1947年,卡普拉斯来到哈佛大学读本科——他只申请了这一个学校。卡普拉斯希望以后能解决生物领域的基本问题,所以他决定先学好物理学和化学。而哈佛恰好有兼顾这两个学科的学位项目。在毕业的时候,卡普拉斯觉得他已经准备好了,于是来到加州理工学院的生物系开始研究生生涯。不过,他在诺贝尔奖得主马克思·德尔布鲁克(Max Delbrück)手下过得却很不顺,所以他很快又转到了化学系,师从约翰·柯克伍德(John Kirkwood)和诺奖得主莱纳斯·鲍林(Linus Pauling),从事计算化学研究。获得博士学位后,他在英国牛津大学做了两年博士后研究,又在伊利诺伊大学香槟分校和哥伦比亚大学研究了核磁共振和化学反应动力学。最终,卡普拉斯在自己的本科学校哈佛大学开始了教授生涯。他一度决定每五年换一个地方,也换一个研究课题。但他找到了一个足够有趣的问题,这个问题让他在哈佛呆了将近五十年。

这个问题就是蛋白质的运动和折叠。

原子处于永恒的运动当中,这一观点早在古希腊时期就由哲学家提出,符合近代的原子学说,又被现代科学的实验从不同的角度证实。人体中的原子也不例外。在人和动物的身体里,负责执行功能的是蛋白质,这是一种相当大的分子,可能有几万甚至几十万个原子。蛋白质由一个个较小的分子首尾相连,成为一个线性的结构。但是,这样的蛋白质还不足以完成任何功能,它们必须像毛线卷成特定结构的线团以后才能发挥作用。而且,蛋白质的功能不仅依赖它的“造型”,还需要不断地变换造型,完成不同的过程。有些控制进出的蛋白像一扇门,当遇到合适的客人时会打开,遇到敌人就会关上;有些负责保卫的蛋白有两根手臂,遇到敌人就会紧紧抱住,与其同归于尽。

事实上,如果想要真正理解人体的任何一个生理功能,就必须要知道蛋白质的结构变化在其中起到了什么样的作用。
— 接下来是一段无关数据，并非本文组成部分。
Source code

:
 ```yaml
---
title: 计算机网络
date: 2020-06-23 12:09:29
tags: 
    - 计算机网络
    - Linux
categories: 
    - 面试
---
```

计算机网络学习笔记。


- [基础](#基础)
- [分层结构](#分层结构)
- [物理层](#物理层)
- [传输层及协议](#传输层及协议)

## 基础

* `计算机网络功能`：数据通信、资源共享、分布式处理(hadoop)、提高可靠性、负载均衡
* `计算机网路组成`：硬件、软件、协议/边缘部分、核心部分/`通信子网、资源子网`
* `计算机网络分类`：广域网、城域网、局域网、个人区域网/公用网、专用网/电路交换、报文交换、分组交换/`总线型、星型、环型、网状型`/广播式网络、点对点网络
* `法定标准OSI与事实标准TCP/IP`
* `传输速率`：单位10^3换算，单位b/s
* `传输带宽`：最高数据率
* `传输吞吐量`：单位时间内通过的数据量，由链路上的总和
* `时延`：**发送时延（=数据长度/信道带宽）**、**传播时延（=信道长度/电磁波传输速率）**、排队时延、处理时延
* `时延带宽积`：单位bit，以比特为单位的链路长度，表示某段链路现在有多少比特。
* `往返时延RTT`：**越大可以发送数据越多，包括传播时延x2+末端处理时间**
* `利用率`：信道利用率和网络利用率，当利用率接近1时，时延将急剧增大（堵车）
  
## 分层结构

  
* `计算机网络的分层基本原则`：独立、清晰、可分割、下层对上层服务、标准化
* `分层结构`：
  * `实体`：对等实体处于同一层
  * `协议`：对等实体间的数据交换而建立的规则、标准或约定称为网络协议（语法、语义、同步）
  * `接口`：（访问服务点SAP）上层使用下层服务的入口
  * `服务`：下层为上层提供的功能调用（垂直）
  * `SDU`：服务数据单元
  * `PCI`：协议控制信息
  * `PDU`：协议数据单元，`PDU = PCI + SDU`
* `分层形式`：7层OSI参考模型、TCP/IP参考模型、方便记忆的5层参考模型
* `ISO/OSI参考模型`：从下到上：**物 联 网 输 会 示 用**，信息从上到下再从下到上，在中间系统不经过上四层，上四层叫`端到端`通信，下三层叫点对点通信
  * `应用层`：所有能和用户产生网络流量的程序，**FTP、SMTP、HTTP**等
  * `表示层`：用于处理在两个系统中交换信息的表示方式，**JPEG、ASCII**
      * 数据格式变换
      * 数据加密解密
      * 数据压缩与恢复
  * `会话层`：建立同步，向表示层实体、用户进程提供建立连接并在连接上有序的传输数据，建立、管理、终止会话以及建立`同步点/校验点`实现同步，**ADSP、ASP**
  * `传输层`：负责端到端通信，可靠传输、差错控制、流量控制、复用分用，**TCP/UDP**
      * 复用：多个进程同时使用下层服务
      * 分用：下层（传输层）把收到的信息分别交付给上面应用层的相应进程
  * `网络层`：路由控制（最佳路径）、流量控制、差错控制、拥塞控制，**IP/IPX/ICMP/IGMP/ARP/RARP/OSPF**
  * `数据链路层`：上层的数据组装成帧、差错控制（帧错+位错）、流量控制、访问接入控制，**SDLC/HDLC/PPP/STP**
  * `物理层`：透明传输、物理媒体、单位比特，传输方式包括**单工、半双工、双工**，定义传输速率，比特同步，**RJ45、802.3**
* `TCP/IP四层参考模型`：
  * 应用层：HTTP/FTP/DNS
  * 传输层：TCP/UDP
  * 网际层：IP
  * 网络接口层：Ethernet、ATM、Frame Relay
不过,现在的科学却仍然没法让我们像看电影一样浏览分子结构变化的过程,科学家们只能通过一些实验结果对蛋白质分子的动态变化过程进行推测。比如,通过X射线衍射法,科学家能获得蛋白质的结构。但是在此之前蛋白质要做特殊的处理,结构可能会发生一些变化。更重要的是,X射线衍射法只能获得静态的结构。

不过,实验无法得到的,也许可以依靠理论和计算来弥补。早在几百年前,牛顿等物理学先驱就能只靠计算和模型精确地预测行星的运动轨迹,我们现在是否可以用同样的思想,根据实验得到的静态结构来预测分子结构的变化,让分子“动”起来呢?正是这个问题,孵化了分子动力学这一全新学科。

然而,模拟分子中的原子比模拟天体运行要困难得多——虽然它们在模型中都只是一个个小球。一个原因是,在经典物理学模型中,只有几个行星的轨迹需要预测,而完整的大分子化学反应体系则包含了数万到数十万个原子,计算量不可同日而语。 另一个原因是,星体之间的作用基本只需考虑万有引力,然而分子内部的力则要复杂得多:各种化学键的长度和角度,非化学键的作用都需要被考虑,而且不同的作用方式的计算方法都不相同。

卡普拉斯最大的贡献,正是因为他找到了一整套算法来在计算机上模拟生物大分子。而这也是本次诺贝尔化学奖的颁奖理由之一。

所以,希望模拟生物大分子的计算化学家必须要在精确性和计算量之间作出一个艰难的妥协:如果过于追求精确,就要使用过于复杂的模型,计算量就会大到所有超级计算机都难以承受的地步;而如果过于简化模型,模拟会变得过于粗糙而失去意义。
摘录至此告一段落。